After my most recent Net Worth update, where I showed some serious losses in the stock market last month, a reader shot me the following email…

As someone who calculates his net worth and asset changes on a monthly basis, I am wondering how you personally react to wild market changes such as what has happened in the recent month of May.

Going into May for the year 2012, I had approx. an 11.2% return on my 401K.  I logged in today and saw that it hit negative returns for the first time. Should I hit the panic button and sell as much as possible, throw money into cash because I cannot find a decent return, or increase 401K contributions because the price is cheaper?

I know of at least one reader, possibly others, who would tell you to get out of the market. Not necessarily because of the recent declines, but because they believe the stock market in general is just a big Ponzi scheme.

While I guess one could try to make that argument, the fact of the matter is that for decades (centuries?) nothing has proven to be a better long-term investment than stocks. Nothing. That’s all the information I need to decide where I am going to put my money. The past is the best indicator of the future, and while there will definitely be days, weeks, months, and even years of negative returns, ultimately the trend has always been upwards.

I personally have no plans to get out of the market. Right now, last month’s losses are paper losses, not REALIZED losses. If you are expecting positive returns each month, then perhaps you should question why you are even investing in the first place? The worst thing I could do is buy in when times are good (at high prices) and sell everything when times are bad (low prices). Would you buy a house in 2006 that’s way overpriced and sell it for a 50% loss in 2012 if you didn’t have to? Probably not, unless of course you like overpaying for things and getting bad deals. Then by all means, sell everything!

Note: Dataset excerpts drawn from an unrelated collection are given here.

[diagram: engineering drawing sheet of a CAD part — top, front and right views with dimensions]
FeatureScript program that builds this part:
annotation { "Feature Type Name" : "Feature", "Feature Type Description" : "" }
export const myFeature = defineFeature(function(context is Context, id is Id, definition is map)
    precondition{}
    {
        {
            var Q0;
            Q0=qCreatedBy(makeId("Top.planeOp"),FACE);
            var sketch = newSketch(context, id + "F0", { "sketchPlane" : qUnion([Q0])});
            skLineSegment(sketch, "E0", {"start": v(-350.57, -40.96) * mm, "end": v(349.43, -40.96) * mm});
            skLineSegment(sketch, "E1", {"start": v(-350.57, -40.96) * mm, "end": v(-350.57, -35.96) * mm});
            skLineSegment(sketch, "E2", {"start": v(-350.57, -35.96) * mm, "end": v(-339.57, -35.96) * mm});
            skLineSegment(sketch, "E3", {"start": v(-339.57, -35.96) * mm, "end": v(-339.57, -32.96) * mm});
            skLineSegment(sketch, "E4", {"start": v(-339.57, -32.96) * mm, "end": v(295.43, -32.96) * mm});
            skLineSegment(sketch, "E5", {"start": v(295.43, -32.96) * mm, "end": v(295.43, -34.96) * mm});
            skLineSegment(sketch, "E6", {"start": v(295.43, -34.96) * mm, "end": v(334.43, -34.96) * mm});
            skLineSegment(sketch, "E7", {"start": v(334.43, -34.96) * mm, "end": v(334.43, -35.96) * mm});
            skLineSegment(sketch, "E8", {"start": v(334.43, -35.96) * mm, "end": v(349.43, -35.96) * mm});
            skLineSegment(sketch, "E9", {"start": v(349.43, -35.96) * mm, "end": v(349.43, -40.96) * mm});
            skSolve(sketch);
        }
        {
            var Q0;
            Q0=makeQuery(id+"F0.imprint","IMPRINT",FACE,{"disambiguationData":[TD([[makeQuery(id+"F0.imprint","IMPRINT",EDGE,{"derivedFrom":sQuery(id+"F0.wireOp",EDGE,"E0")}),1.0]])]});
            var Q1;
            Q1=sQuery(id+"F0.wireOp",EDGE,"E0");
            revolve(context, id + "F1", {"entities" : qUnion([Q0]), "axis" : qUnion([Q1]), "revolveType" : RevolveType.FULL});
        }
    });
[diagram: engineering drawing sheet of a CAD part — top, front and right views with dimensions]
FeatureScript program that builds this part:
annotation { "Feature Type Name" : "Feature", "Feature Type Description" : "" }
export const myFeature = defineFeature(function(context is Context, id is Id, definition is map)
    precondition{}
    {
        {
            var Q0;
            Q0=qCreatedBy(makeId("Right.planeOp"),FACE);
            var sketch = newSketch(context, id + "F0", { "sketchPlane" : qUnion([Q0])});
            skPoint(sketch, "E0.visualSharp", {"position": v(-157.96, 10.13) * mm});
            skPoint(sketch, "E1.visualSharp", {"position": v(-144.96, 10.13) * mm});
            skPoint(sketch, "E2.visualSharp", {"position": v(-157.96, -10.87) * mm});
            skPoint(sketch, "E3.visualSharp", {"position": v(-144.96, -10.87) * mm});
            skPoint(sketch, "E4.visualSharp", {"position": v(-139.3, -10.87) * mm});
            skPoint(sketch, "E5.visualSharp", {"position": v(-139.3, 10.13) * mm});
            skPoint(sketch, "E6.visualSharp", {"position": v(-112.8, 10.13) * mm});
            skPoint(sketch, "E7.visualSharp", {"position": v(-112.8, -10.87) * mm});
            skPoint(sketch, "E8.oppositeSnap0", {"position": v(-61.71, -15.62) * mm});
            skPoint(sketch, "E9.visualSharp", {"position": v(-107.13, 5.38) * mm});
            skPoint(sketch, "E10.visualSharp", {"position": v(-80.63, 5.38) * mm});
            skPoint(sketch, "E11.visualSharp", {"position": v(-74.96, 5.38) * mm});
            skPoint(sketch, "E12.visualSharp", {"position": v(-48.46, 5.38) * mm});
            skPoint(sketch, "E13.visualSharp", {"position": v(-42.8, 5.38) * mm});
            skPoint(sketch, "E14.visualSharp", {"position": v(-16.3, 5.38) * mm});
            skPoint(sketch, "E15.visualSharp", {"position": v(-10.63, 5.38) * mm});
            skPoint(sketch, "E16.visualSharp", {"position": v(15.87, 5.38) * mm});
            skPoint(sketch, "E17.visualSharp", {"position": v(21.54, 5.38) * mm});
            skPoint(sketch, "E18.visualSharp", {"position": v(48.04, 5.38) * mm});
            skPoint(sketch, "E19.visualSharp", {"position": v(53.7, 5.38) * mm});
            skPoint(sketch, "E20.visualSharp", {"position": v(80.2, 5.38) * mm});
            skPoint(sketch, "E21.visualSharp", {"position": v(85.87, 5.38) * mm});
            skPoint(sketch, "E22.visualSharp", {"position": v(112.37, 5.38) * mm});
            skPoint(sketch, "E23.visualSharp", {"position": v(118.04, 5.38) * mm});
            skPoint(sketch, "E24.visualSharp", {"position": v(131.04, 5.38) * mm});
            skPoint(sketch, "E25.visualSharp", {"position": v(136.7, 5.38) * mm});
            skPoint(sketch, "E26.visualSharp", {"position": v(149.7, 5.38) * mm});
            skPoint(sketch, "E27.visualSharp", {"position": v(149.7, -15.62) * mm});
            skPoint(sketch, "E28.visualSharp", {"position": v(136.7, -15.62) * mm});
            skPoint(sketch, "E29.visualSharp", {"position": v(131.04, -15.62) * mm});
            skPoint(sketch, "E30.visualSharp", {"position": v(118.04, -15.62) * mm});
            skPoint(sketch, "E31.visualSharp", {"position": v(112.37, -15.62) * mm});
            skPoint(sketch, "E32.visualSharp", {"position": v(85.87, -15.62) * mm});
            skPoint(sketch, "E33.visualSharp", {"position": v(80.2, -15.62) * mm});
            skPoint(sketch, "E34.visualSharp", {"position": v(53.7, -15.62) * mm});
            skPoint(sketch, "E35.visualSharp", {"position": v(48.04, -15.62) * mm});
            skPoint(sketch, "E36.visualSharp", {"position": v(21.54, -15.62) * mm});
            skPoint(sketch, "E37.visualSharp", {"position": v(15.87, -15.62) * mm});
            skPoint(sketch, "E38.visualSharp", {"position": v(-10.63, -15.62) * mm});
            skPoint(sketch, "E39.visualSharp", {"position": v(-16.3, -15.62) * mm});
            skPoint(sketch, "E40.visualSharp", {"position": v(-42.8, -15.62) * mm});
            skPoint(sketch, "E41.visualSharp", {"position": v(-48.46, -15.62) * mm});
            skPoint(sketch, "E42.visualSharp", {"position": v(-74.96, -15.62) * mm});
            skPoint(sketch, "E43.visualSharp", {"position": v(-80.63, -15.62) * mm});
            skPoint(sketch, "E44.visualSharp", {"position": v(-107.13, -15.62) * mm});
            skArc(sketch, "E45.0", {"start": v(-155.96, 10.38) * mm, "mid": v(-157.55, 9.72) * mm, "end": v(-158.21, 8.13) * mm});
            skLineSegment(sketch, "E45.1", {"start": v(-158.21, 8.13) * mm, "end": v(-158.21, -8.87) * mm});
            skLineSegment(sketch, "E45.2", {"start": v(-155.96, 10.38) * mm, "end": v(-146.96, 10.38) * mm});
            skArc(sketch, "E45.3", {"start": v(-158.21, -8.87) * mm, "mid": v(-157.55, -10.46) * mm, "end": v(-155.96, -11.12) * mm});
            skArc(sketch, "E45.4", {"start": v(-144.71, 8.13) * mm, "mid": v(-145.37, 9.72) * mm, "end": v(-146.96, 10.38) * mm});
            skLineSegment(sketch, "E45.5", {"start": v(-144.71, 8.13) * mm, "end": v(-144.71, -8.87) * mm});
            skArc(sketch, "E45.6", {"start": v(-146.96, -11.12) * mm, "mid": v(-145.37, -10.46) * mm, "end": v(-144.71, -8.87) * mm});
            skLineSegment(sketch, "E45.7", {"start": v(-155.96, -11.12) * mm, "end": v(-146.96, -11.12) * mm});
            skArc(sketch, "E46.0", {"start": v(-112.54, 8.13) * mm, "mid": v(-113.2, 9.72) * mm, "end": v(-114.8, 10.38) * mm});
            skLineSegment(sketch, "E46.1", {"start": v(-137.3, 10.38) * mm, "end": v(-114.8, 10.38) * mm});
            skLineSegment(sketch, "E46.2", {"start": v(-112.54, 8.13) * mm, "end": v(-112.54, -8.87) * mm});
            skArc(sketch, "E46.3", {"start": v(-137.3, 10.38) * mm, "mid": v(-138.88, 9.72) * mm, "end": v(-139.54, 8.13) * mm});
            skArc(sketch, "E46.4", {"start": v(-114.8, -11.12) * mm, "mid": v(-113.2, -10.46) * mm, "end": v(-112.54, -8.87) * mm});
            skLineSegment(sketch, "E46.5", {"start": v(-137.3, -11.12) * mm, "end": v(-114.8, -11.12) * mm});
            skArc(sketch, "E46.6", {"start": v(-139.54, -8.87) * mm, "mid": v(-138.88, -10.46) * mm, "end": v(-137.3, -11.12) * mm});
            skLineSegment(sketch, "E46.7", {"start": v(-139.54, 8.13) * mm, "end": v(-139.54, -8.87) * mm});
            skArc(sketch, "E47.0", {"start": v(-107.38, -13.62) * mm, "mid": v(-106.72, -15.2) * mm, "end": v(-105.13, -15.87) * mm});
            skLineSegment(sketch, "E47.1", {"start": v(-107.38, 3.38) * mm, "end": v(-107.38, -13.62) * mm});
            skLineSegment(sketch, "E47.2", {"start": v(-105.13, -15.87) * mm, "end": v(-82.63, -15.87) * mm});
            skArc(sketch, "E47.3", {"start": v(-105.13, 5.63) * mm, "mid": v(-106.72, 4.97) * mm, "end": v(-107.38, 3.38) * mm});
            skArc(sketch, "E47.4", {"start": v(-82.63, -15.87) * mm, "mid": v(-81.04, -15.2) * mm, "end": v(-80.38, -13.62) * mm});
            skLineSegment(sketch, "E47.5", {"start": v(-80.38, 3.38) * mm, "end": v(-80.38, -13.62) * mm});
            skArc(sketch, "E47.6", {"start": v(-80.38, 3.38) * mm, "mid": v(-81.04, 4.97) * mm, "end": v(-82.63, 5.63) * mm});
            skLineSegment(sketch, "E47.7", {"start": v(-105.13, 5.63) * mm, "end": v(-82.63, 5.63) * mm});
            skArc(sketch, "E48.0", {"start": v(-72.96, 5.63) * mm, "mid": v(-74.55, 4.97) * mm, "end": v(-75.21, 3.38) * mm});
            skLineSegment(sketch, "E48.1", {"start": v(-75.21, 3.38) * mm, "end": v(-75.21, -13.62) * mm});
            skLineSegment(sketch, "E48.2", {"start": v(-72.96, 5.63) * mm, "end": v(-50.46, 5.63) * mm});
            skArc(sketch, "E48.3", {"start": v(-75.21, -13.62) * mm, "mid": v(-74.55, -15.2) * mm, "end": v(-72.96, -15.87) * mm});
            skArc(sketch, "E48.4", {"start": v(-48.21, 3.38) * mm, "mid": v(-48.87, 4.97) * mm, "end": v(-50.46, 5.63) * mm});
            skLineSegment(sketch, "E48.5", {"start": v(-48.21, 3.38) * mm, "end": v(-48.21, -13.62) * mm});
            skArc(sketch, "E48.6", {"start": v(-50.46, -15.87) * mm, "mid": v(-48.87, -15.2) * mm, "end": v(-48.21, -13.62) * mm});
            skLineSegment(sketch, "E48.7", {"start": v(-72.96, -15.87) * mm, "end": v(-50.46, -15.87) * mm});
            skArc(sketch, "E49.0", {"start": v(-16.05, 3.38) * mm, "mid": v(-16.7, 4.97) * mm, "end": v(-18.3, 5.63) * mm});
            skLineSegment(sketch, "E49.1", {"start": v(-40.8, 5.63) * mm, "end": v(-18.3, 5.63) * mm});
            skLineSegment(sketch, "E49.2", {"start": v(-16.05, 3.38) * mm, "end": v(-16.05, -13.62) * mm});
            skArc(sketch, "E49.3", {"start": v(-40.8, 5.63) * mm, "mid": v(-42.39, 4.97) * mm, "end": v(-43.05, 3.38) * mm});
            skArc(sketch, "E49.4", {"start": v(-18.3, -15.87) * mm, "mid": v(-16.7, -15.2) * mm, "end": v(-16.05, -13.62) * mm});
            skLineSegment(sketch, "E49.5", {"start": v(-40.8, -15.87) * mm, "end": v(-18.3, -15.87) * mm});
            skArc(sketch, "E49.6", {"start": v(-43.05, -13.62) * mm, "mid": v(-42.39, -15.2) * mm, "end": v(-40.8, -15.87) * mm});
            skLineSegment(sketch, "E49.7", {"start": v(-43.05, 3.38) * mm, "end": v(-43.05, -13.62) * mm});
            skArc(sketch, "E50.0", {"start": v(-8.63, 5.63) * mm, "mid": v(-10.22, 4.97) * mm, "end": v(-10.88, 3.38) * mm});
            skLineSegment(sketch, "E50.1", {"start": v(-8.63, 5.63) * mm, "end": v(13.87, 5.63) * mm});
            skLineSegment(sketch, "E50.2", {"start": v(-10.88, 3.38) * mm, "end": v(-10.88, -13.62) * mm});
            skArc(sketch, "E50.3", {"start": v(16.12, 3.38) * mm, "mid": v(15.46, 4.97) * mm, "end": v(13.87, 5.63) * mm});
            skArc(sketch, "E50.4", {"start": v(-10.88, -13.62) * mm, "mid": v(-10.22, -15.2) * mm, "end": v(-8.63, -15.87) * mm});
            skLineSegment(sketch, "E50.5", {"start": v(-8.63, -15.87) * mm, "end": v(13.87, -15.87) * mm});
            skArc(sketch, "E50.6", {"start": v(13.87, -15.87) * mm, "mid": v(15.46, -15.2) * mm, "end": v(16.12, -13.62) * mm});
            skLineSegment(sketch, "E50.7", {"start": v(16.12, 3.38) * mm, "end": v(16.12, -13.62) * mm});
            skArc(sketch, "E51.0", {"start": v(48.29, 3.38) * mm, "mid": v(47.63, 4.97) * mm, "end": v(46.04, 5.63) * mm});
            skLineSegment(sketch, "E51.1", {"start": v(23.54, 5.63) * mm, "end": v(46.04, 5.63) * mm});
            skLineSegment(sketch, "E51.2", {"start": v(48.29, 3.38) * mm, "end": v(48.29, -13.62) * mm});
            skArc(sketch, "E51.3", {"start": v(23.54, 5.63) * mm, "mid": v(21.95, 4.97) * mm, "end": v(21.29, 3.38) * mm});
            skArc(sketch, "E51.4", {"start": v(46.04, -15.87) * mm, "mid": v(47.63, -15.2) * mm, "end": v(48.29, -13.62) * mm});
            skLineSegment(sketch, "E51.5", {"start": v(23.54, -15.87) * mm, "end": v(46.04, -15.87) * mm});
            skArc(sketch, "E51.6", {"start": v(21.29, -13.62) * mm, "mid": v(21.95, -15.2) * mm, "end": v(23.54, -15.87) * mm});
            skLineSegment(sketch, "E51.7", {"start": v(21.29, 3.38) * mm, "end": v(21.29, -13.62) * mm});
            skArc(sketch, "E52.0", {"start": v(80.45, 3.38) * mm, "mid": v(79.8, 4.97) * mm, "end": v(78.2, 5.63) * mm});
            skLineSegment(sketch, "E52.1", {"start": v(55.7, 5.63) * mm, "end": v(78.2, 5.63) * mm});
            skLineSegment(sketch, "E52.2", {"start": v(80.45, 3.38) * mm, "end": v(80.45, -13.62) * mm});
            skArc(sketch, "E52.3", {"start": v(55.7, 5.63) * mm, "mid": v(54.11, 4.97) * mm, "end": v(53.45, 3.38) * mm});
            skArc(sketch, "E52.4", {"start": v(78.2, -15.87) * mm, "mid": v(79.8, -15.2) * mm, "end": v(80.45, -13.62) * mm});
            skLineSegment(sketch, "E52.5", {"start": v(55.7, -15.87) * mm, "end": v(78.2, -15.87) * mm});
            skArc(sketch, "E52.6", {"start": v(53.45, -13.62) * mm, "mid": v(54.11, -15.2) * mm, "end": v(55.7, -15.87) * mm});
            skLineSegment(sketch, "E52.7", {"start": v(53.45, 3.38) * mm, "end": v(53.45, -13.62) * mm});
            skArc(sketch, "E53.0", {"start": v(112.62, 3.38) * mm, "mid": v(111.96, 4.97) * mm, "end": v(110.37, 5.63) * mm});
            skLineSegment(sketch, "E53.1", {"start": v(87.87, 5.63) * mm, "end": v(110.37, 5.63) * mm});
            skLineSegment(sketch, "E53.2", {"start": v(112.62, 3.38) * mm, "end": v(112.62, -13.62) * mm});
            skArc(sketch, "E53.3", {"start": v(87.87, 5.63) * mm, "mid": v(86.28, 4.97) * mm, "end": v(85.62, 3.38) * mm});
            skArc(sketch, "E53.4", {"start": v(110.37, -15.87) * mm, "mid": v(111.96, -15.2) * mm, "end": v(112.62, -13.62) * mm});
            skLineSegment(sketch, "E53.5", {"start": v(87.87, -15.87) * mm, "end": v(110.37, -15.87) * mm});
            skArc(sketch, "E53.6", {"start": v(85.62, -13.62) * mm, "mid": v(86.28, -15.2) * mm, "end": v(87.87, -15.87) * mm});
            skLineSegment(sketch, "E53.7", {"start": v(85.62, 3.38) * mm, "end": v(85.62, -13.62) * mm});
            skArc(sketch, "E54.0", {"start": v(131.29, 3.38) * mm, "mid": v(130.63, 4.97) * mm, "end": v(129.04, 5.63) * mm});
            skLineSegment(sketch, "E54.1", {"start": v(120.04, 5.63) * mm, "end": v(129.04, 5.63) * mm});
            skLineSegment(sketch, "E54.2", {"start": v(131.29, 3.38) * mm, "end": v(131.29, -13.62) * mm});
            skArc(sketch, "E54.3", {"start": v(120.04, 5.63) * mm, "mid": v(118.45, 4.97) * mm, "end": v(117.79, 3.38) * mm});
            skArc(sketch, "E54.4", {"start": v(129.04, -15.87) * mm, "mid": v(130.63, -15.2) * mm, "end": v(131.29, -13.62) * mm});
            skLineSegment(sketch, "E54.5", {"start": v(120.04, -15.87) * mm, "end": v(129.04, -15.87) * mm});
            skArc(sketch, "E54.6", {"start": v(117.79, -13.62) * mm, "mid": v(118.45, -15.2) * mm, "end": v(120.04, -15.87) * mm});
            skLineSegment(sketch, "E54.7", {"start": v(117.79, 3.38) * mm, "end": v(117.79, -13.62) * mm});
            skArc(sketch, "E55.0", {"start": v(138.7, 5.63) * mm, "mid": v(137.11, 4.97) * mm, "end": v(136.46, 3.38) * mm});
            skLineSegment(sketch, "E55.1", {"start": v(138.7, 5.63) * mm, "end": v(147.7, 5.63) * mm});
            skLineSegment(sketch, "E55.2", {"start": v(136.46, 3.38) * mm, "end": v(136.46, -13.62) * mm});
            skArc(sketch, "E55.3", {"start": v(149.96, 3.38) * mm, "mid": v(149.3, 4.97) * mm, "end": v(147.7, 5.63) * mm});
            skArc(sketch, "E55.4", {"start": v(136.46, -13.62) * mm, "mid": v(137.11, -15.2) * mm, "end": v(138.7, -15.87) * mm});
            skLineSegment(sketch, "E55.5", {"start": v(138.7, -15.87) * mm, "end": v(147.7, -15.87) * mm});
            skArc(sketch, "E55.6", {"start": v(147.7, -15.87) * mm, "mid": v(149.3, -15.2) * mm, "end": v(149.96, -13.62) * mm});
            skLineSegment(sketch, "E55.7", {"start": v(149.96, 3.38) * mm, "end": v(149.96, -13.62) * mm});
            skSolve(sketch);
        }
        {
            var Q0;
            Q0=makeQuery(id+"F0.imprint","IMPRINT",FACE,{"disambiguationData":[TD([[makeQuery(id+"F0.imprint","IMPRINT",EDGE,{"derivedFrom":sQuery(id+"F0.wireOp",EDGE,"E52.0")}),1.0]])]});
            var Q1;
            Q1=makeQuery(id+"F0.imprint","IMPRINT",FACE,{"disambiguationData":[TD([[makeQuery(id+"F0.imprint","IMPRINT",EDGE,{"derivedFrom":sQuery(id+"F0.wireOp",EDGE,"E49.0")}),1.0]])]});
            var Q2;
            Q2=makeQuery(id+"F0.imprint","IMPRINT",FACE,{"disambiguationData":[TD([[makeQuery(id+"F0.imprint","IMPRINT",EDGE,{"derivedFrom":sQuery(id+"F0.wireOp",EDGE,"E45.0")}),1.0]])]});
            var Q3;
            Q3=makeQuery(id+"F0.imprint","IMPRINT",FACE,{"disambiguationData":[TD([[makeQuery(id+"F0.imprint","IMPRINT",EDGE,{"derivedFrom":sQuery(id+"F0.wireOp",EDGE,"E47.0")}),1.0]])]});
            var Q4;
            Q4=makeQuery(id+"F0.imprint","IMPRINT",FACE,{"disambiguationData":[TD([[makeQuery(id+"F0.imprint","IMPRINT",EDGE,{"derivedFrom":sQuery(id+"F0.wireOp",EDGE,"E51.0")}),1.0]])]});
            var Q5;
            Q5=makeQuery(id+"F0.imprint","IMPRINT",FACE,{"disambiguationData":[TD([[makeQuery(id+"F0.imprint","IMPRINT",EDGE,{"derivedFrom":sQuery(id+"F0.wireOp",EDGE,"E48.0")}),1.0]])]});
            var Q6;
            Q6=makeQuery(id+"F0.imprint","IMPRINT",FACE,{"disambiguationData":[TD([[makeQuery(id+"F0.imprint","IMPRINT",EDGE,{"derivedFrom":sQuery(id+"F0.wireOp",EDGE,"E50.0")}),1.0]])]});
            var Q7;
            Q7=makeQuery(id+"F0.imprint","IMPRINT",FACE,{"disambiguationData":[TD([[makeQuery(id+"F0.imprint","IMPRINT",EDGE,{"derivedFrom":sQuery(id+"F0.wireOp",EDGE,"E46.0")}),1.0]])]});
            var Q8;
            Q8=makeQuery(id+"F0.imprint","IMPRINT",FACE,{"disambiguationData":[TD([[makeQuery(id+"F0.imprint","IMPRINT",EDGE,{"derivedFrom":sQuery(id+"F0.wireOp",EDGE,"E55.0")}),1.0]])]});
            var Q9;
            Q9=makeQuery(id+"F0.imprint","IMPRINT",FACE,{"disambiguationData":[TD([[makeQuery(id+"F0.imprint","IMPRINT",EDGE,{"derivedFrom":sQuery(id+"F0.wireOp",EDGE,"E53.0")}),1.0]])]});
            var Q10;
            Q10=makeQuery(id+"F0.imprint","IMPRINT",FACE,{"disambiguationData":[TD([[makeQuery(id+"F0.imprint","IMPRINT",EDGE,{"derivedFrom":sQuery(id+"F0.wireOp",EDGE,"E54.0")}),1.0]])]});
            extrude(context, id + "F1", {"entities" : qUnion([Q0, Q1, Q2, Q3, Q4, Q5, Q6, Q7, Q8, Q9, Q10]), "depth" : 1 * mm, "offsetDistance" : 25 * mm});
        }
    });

I posed the question at the end of my net worth update “How do homeowners stomach making payments each month on a depreciating asset?”  Stupid question really when you think about it. A house is a home first, an investment second. It makes sense that people will pay their mortgage even if the value drops because they obviously want to keep a roof over their head. Same goes for my retirement. I will still contribute to my retirement even during the “doom and gloom” because I want to be well taken care of in my days of gray hair and adult diapers.

Are you riding the market out or selling everything?